Former Finance Minister Andrés Velasco is putting out presidential feelers. In this week's Que Pasa magazine, Velasco indicates he is considering a presidential run. This is interesting in several respects. First, he is close to Michelle Bachelet, so his position raises questions on whether Bachelet is serious about returning to national politics. What is more likely is that she is lukewarm, and if there is another serious Bacheletista candidate, she'll pass.
Second, Velasco is apolitical -- at least he is not affiliated with any political party. Clearly Concertacionista, Velasco can claim, even more so than Bachelet did, to be independent. As public opinion polls consistently show the low levels of public support for political parties, this could be a plus.
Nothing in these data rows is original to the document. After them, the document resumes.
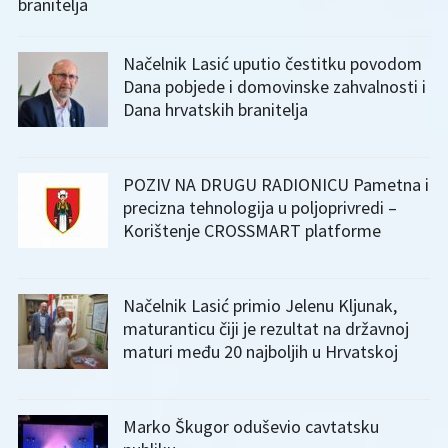
branitelja
Načelnik Lasić uputio čestitku povodom
Dana pobjede i domovinske zahvalnosti i
Dana hrvatskih branitelja
POZIV NA DRUGU RADIONICU Pametna i
precizna tehnologija u poljoprivredi –
Korištenje CROSSMART platforme
Načelnik Lasić primio Jelenu Kljunak,
maturanticu čiji je rezultat na državnoj
maturi među 20 najboljih u Hrvatskoj
Marko Škugor oduševio cavtatsku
Third, Velasco has a good track record. While it's true that many on the left of the Concertación blame him for having been too stingy, most rational observers recognize that his frugality during the good times allowed Chile to implement an important sitmulus when the 2008 crisis hit, providing a cushion for the economy and a boost for President Bachelet. This has contributed to...
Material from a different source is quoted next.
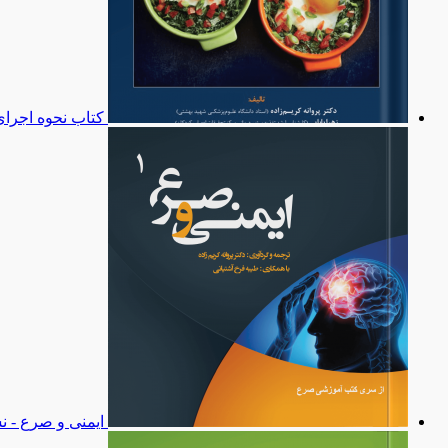
کتاب نحوه اجرای
ایمنی و صرع - ن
Fourth, Velasco has an international reputation. Not only was he hailed by finance minister colleages for his handling of the crisis, since leaving office Velasco has been selective in his public appearances in Chile and abroad. Most recently, the 15-point paper he delivered with Francisco Javier Diaz at the Progressive Governance Summit in Norway was very well received (my own paper with Francisco Diaz can be found here).
Fifth, while he is no spring chicken, Velasco represents a new generation in Chilean politics. At 50, he is a generation younger than most of the well known leadership that still clings to the Concertación (Lagos, Insulza, etc.), and a decade younger than his former boss, Bachelet. He may still be too old to really attact the kids on the street, who like the hippies, don't trust anyone over 25, but for a country where politicians tend to be grey haired, Velasco represents a change.
Velasco is accused by many of being too academic, but I have seen him deliver speeches where he can turn on the political charisma. The real question is whether he has a plan for programmatic and ideological renewal of the Concertación. He won't win on his CV alone.